Sem nenhum documento de autorização para funcionar, uma analista aposentada do Tribunal Regional do Trabalho (TRT) iniciou o abrigo há mais de 20 anos, recolhendo animais abandonados das ruas. A boa ação, no entanto, foi crescendo a ponto de as pessoas começarem a deixar cachorros em frente ao portão da idosa e o número de animais abrigados ultrapassou os 400.
Desde o início, todos eles vivem presos, durante as 24 horas do dia. Nenhum tem nome.
- Isso aqui é uma prisão de cachorros. Eles nunca passeiam e vivem presos em coleiras ou em baias, expostos ao frio, à chuva e com condições mínimas de higiene - descreve a juíza Andréa Caselgrandi Silla, titular da 2ª Vara Cível de Taquari.
Desde meados do ano passado, ela encabeça um grupo de voluntários que resolveu agir. O Ministério Público (MP) foi acionado e a solução encontrada foi apenas uma: doar os cães. Como achar um lar para os 339 animais contados na época não seria algo rápido, o MP assinou um Termo de Ajustamento de Conduta (TAC) em outubro de 2013 impondo uma série de obrigações e prazos à aposentada e dona da chácara, Therezinha Reis Prefácio, 78 anos.
A principal delas é que ela não pode recolher mais nenhum animal. Mais do que isso, deve doar os animais, ficando com no máximo 50, em um prazo de cinco anos, sendo que todas as adoções devem ser intermediadas pelos voluntários. Além disso, o acordo determina que Therezinha indique, até outubro, uma pessoa para assumir o canil caso ela fique impossibilitada, uma vez que não tem marido, filhos ou familiares próximos. Ela ainda não encontrou ninguém.
- Me aposentei em Porto Alegre e voltei para Taquari em 1981. Comprei a chácara cinco anos depois. Recolhi o primeiro cachorro, depois mais um, mais um e assim foi. Aí as pessoas começaram a abandonar aqui também. Hoje, gasto aqui mais do que ganho - conta Therezinha, apoiada em um pedaço de pau improvisado como bengala.
Com os olhos marejados, ela exibe a contradição quando é questionada sobre as adoções.
- É o melhor pra eles, então o que posso dizer... - conclui, baixando o tom de voz.
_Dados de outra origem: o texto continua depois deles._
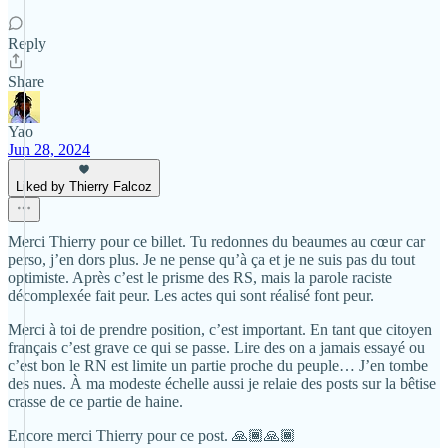
Reply
Share
Yao
Jun 28, 2024
Liked by Thierry Falcoz
Merci Thierry pour ce billet. Tu redonnes du beaumes au cœur car
perso, j’en dors plus. Je ne pense qu’à ça et je ne suis pas du tout
optimiste. Après c’est le prisme des RS, mais la parole raciste
décomplexée fait peur. Les actes qui sont réalisé font peur.
Merci à toi de prendre position, c’est important. En tant que citoyen
français c’est grave ce qui se passe. Lire des on a jamais essayé ou
c’est bon le RN est limite un partie proche du peuple… J’en tombe
des nues. À ma modeste échelle aussi je relaie des posts sur la bêtise
crasse de ce partie de haine.
Encore merci Thierry pour ce post. 🙏🏾🙏🏾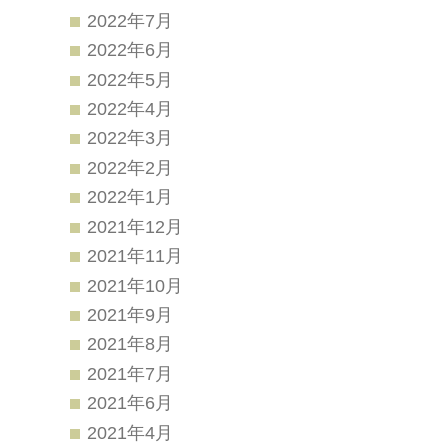
2022年7月
2022年6月
2022年5月
2022年4月
2022年3月
2022年2月
2022年1月
2021年12月
2021年11月
2021年10月
2021年9月
2021年8月
2021年7月
2021年6月
2021年4月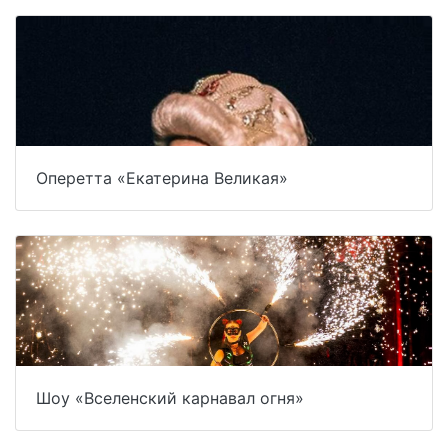
Оперетта «Екатерина Великая»
Шоу «Вселенский карнавал огня»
No próximo dia 10, o promotor substituto Neidemar José Fachinetto vai promover uma audiência com a aposentada para ver se o TAC está sendo cumprido e se há necessidade de novas ações.
Por e-mail, a prefeitura confirmou que o canil não é regularizado, mas que recebe visitas mensais da Vigilância Sanitária. A equipe verifica questões como limpeza e a situação sanitária dos animais e, sempre que necessário, "solicita ações corretivas".